-This article was originally published by Prience Shrestha in The Himalayan Times on April 16, 2017.
The Independent Power Producers’ Association of Nepal (IPPAN) is quite disgruntled by the fact that Nepal Electricity Authority (NEA) has not yet ratified the “take or pay” provision (i.e., a provision to pay the power developer for the quantum of electricity mentioned in the Power Purchase Agreement (PPA) whether it purchases it or not) in relation to power produced by private hydropower companies. Although the provision was endorsed by the cabinet a year ago on February 2016, and was also approved by NEA itself this January, the sole purchaser, transmitter and distributor of gridded electricity has yet not abided to the new provision. In fact, it is understood that NEA has not even signed a single PPA till date since the ‘take or pay’ provision came into force.
State of NEA as a natural Monopsony
The decision of NEA as an individual firm in delaying the acceptance of “take or pay” provision would not have concerned the private power producers as much if there existed multiple other power purchasing firms in the market happy to substitute the role of NEA. Besides, the market would also not be sensitive to the decisions of a particular firm who reserves the full discretion to practice any business strategy while solely bearing the consequences of it. However, given NEA’s monopsony, the consequence of its trading decisions and activities maintains an extensive effect throughout its value chain (i.e., power producers to consumers) in an intensive scale.
Given that, the decision of NEA to prolong its “take and pay” provision has placed them in a worrisome situation. Since there is no other power transmitting and distributing enterprise that they can pledge to sell their generated power except for the state-owned monopsony, the “no buy” intention of NEA has even threatened the sustainability of the private power producers who rely on revenue from selling their generated power to the only transmitting and distribution authority in the country.
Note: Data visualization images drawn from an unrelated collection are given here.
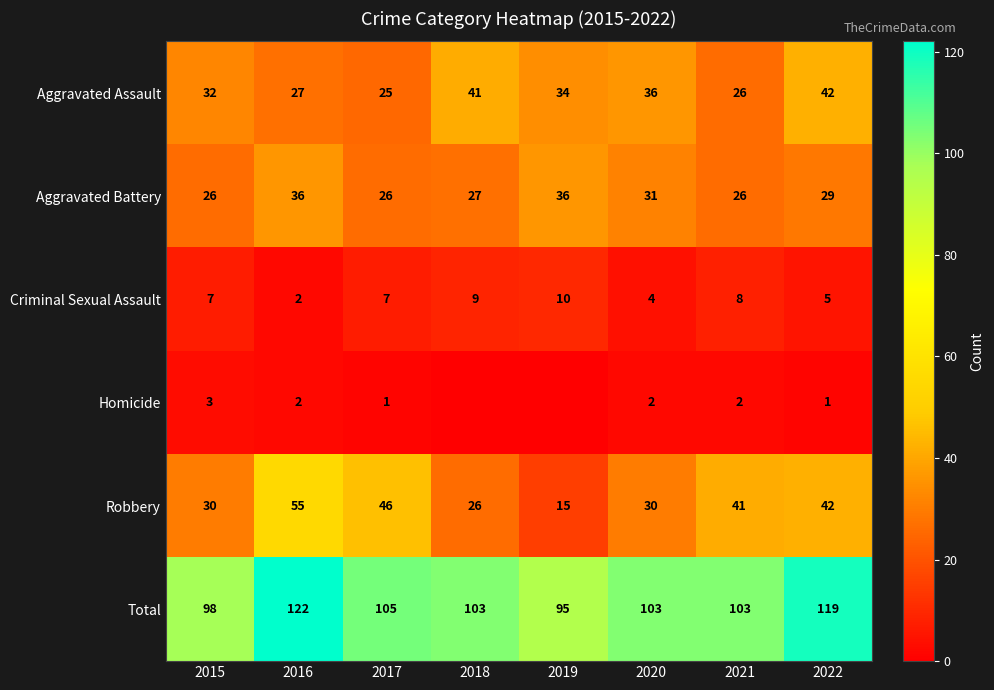

At which label is Aggravated Assault closest to 33?

2015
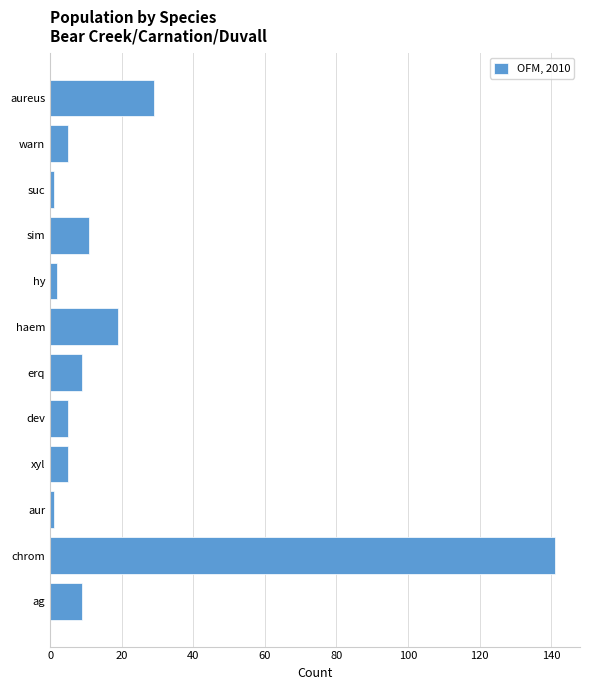

How many data points are less than 9?

6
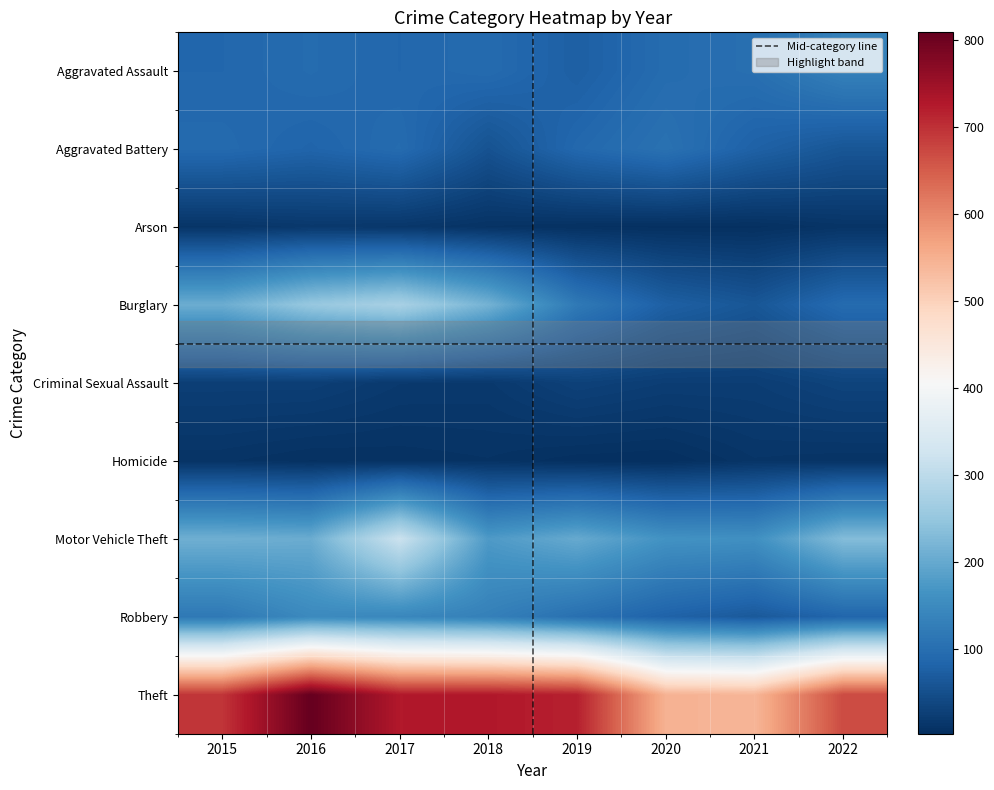

What is the difference between the Homicide values at 2018 and 2017?

2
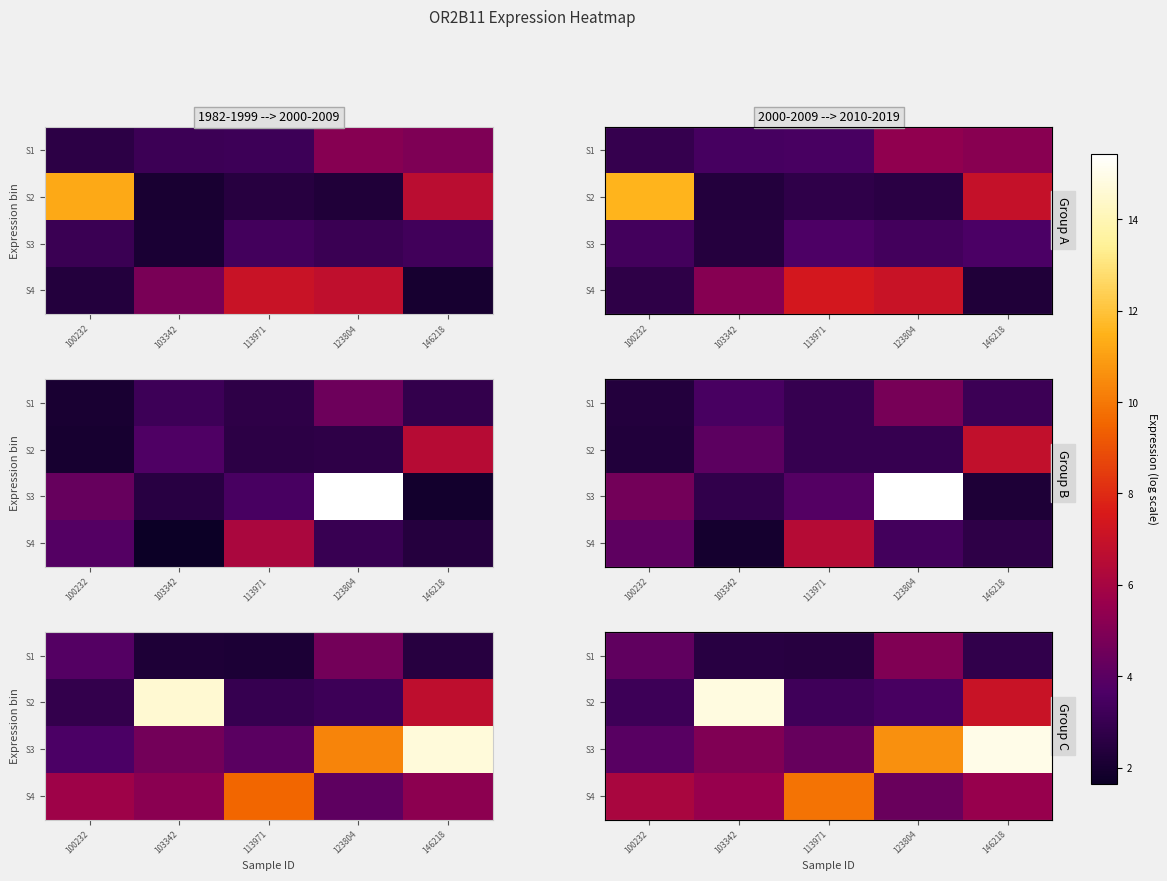

The S2 series shows 14.8 at 103342. True or false?

True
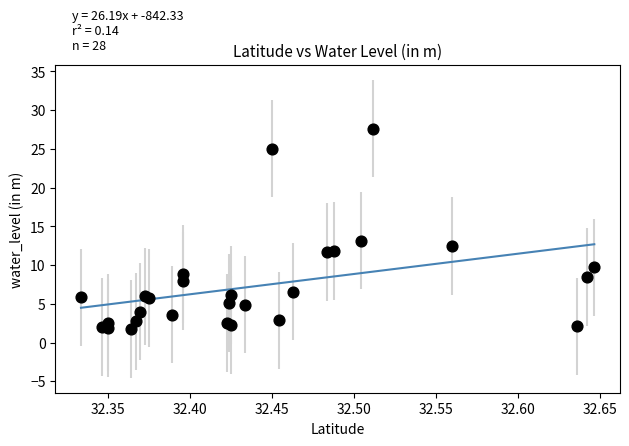

What Y value in the scatter plot is closest to 14?

13.2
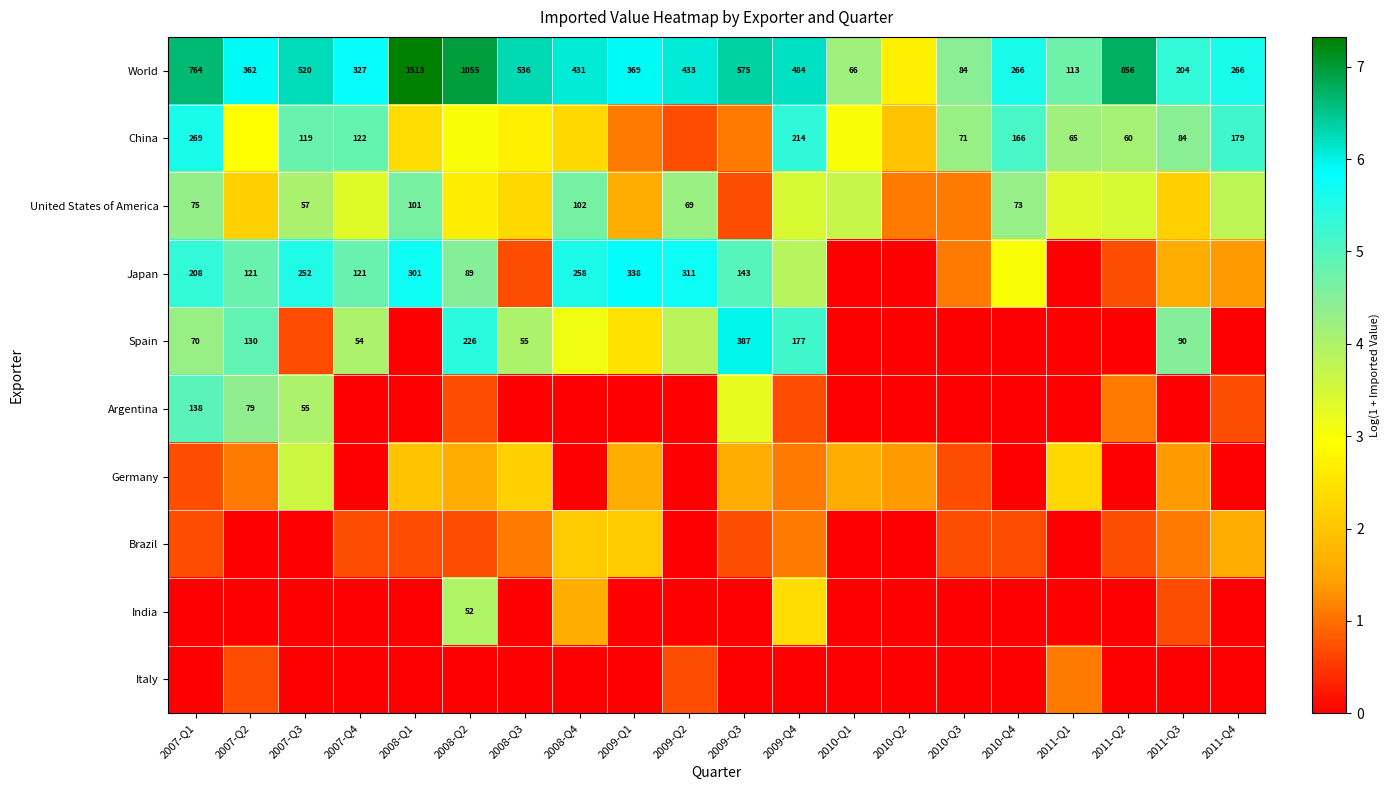

At which label does China reach its peak?

2007-Q1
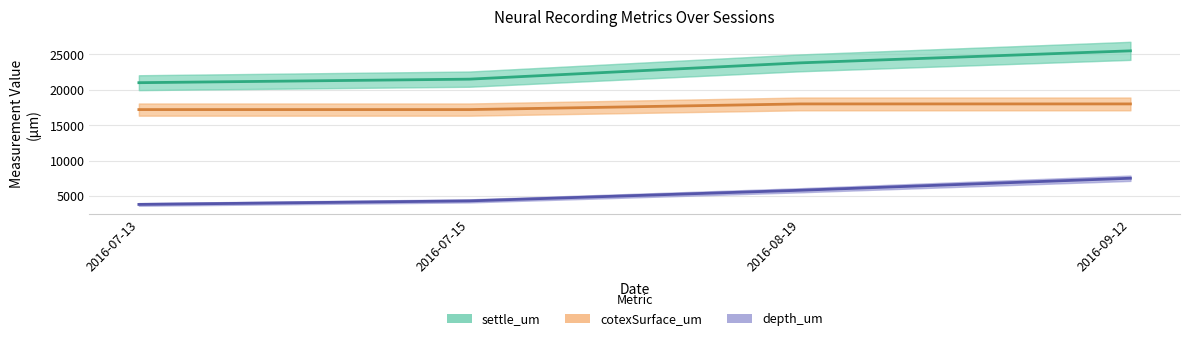

Which series has the widest spread of values?

settle_um (mean)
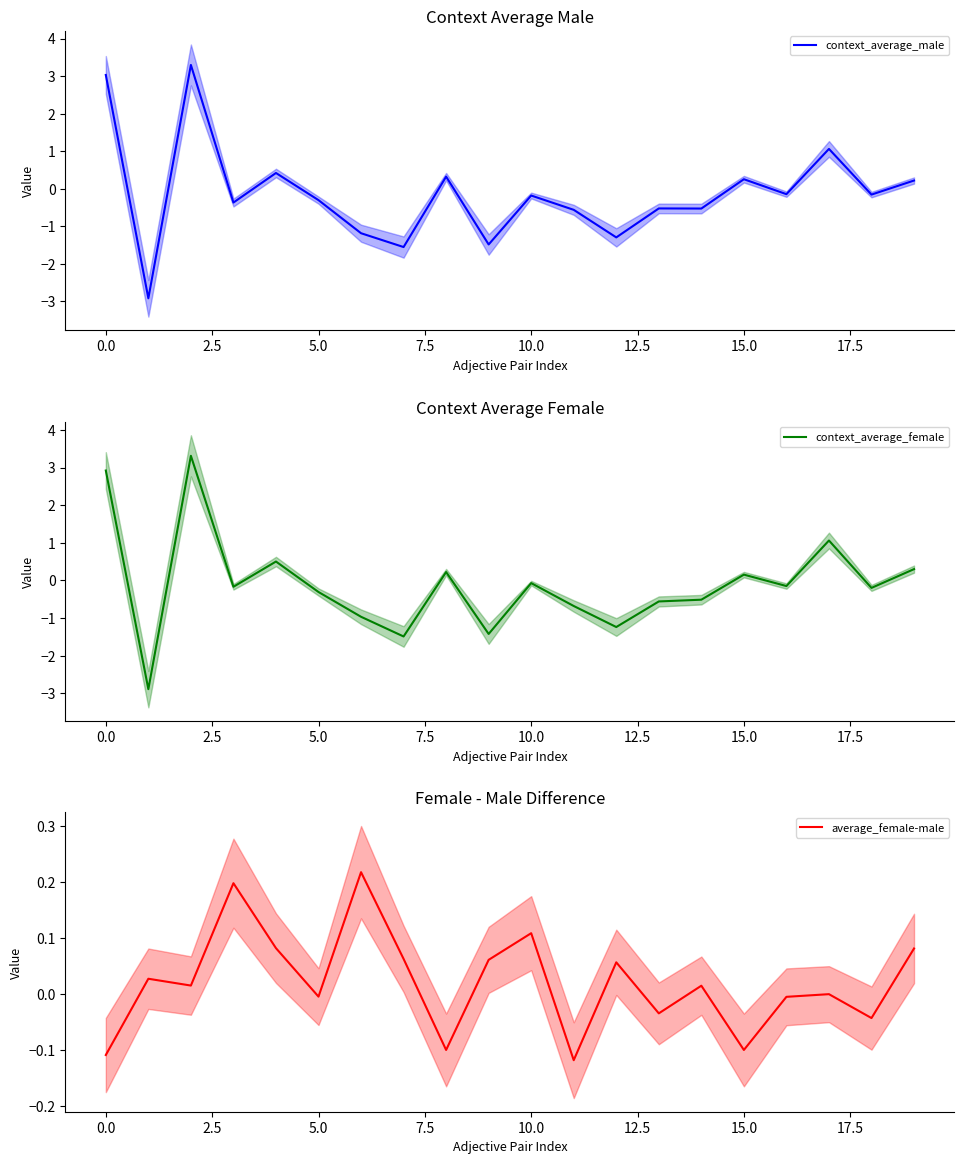

The context_average_female series shows -1.7 at 12. True or false?

False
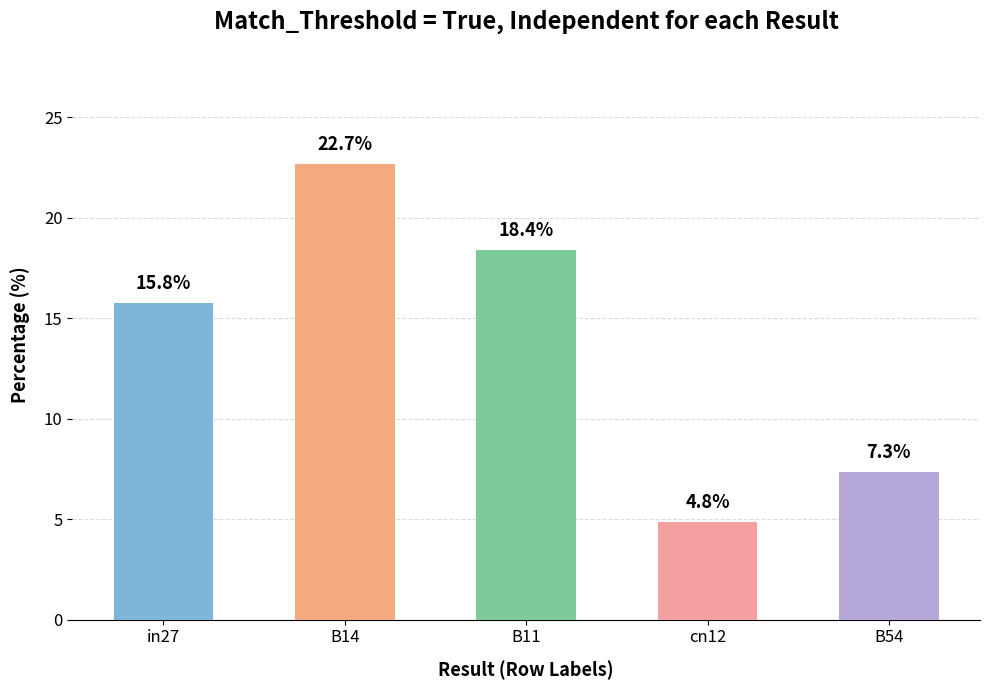

Which label corresponds to the smallest value in the chart?

cn12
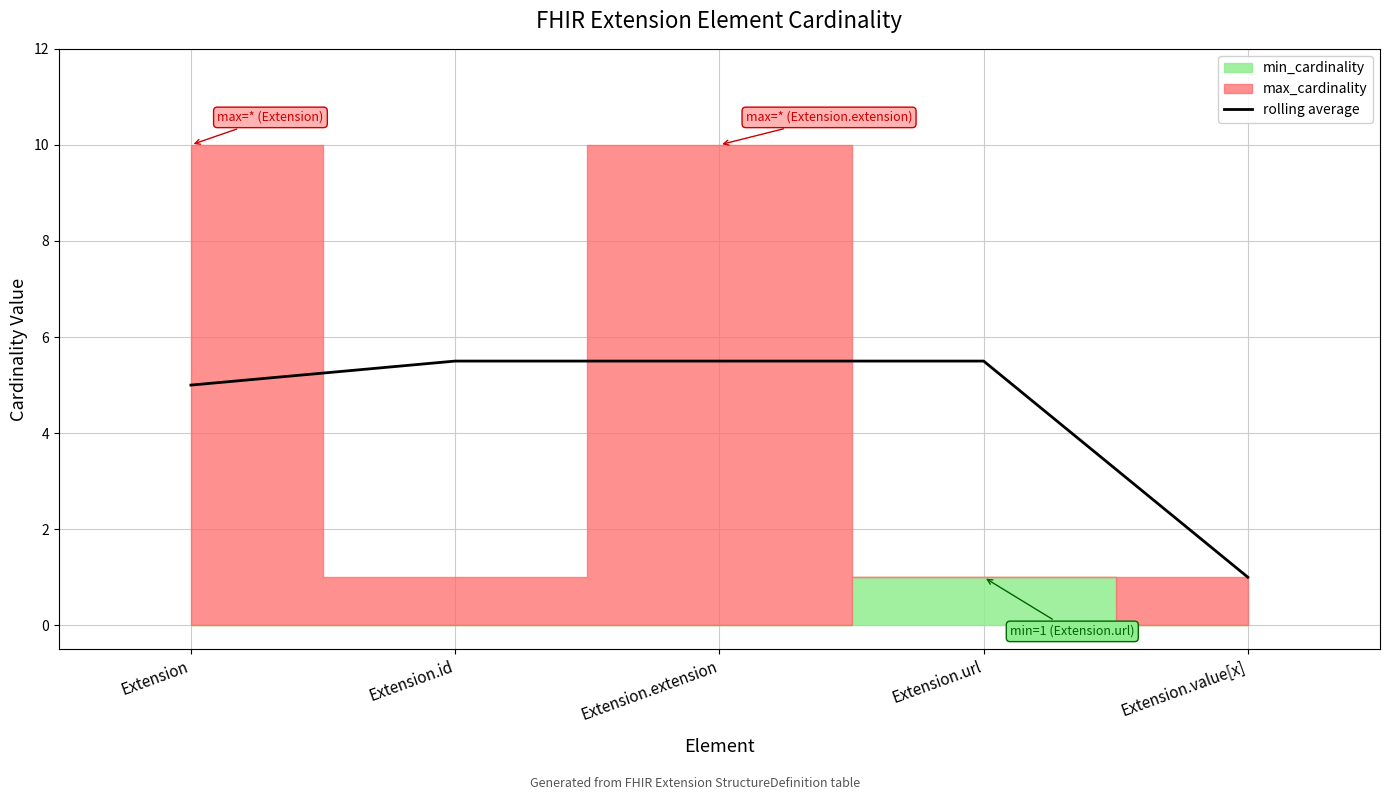

List the labels in order of value, smallest first.

Extension.value[x], Extension, Extension.id, Extension.extension, Extension.url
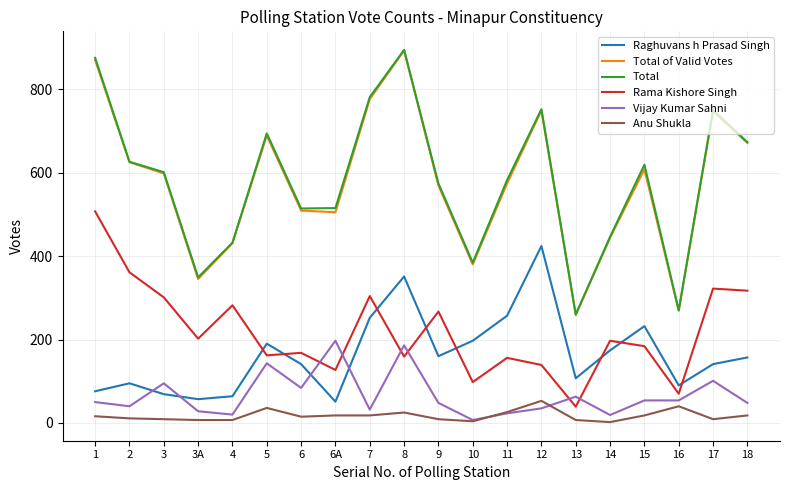

What is the difference between the highest and lowest values at 12?

717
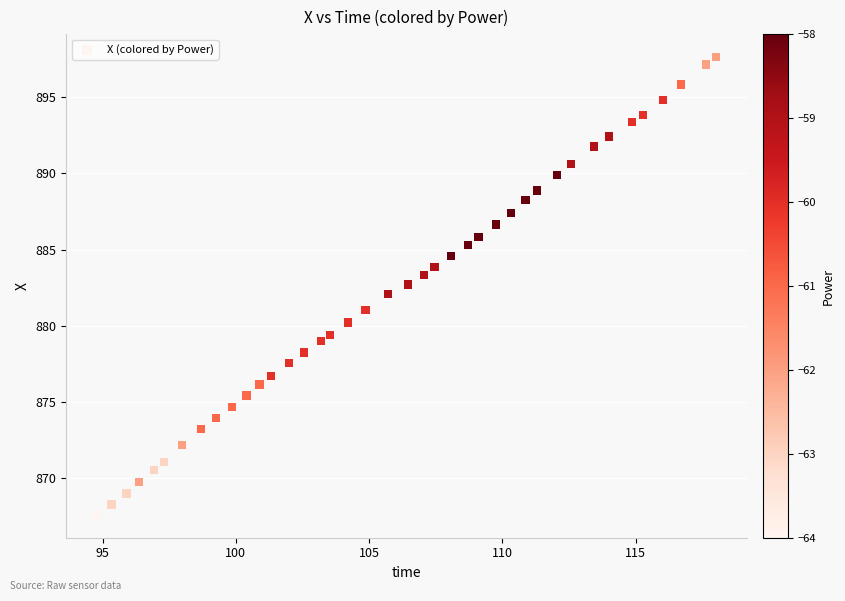

What is the range of Y values (max minus min)?

30.0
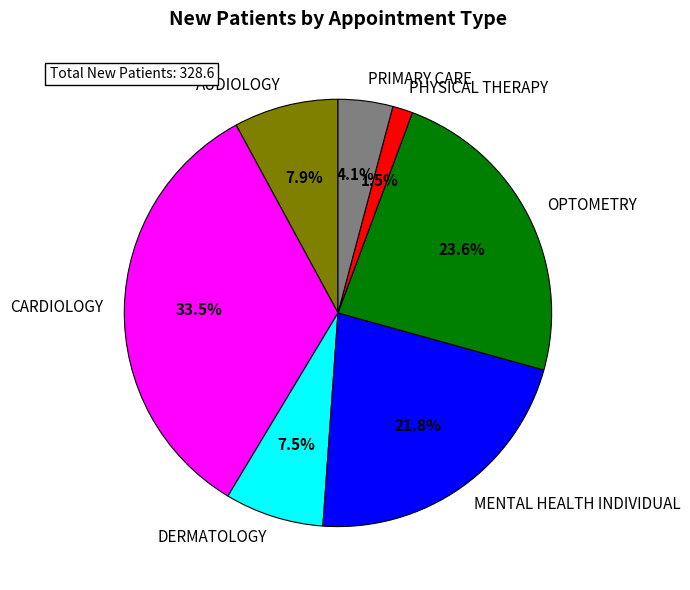

Is CARDIOLOGY the majority of the pie?

No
Reverting to the fact that NEA is an independent state owned entity free to make decision for its self-interest, it cannot be directly held responsible for the power produced by the private power producers in Nepal. Besides, given the provision for any entity to freely enter the power transmission and distribution market as per the Energy Act 1992, one cannot also explicitly accuse the government on enforcing government monopoly and taking advantage of it to exploit other independent players preceding it in the value-chain. However, in acknowledging the technical difficulties regarding excessive upfront capital investment requirement in entering the electricity transmission and distribution sector, and the lack of a clear legal framework regarding the same, it simply eliminates the likeliness of seeing profit motivated private substitutes of NEA in this sector in foreseeable future. Besides, inadequate provision for trading power in international market to gain minimum economies of scale for profit feasibility, and the prevailing price regulation in electricity distribution leaves virtually no economic viability for private investors to dive into the electricity transmission and distribution sector. Therefore, NEA naturally holds monopsony status as a power purchaser, and it is suggestive for this state-owned authority to make decision for the well-being of the overall value-chain stretching from generation to consumption “as long it does not compromise its own financial well-being.”
Under the influence of distorted demand forecast
Importantly, accepting the “take or pay” that requires it to purchase the entire power produced by private power producers does not make NEA compromise its priority towards its own financial wellbeing in contrary to what it distortedly believes. It comes to appear that NEA is choosing to stick itself to “take and pay” provision mostly because it believes the demand of electricity in the market will saturate as 456 MW from Upper Tamakoshi Hydro Project joins the national gridline after its completion in 2018. And therefore, it argues that transiting to “take or pay” provision in order to be compelled to purchase any amount of power generated by the producers will lead it to hold surplus power that has no demand in the market.
However, it turns out that NEA’s power demand forecast is very conservative, and falls short of the forecast made in Nepal Concept Paper on National Energy Crisis Prevention and Energy Development Decade (NECPEDD) 2016 (popular among energy enthusiasts and experts) by three folds. Given the considerable power demand in future while considering the probable boost in construction of energy based industry, the chances for NEA to be held up with surplus power that it cannot sell as it purchases the entire generated energy is grim. Besides, given that the country is yet at the state of acute power deficit partially fulfilled by importing additional electricity from neighboring south, the probability of being left with excess power surplus in near future still seems as a far cry. And therefore, it can be reiterated that transiting to “take or pay” provision does not compromise the well-being of the enterprise.
In saying so, it is high time NEA scrambled in implementing what it has already pledged for and committed by Ministry of Energy (MoE) itself. Importantly, in being the largest influencer in energy value-chain, it is imperative for NEA to carefully decide for the well-being of the value-chain of which it is a major part of.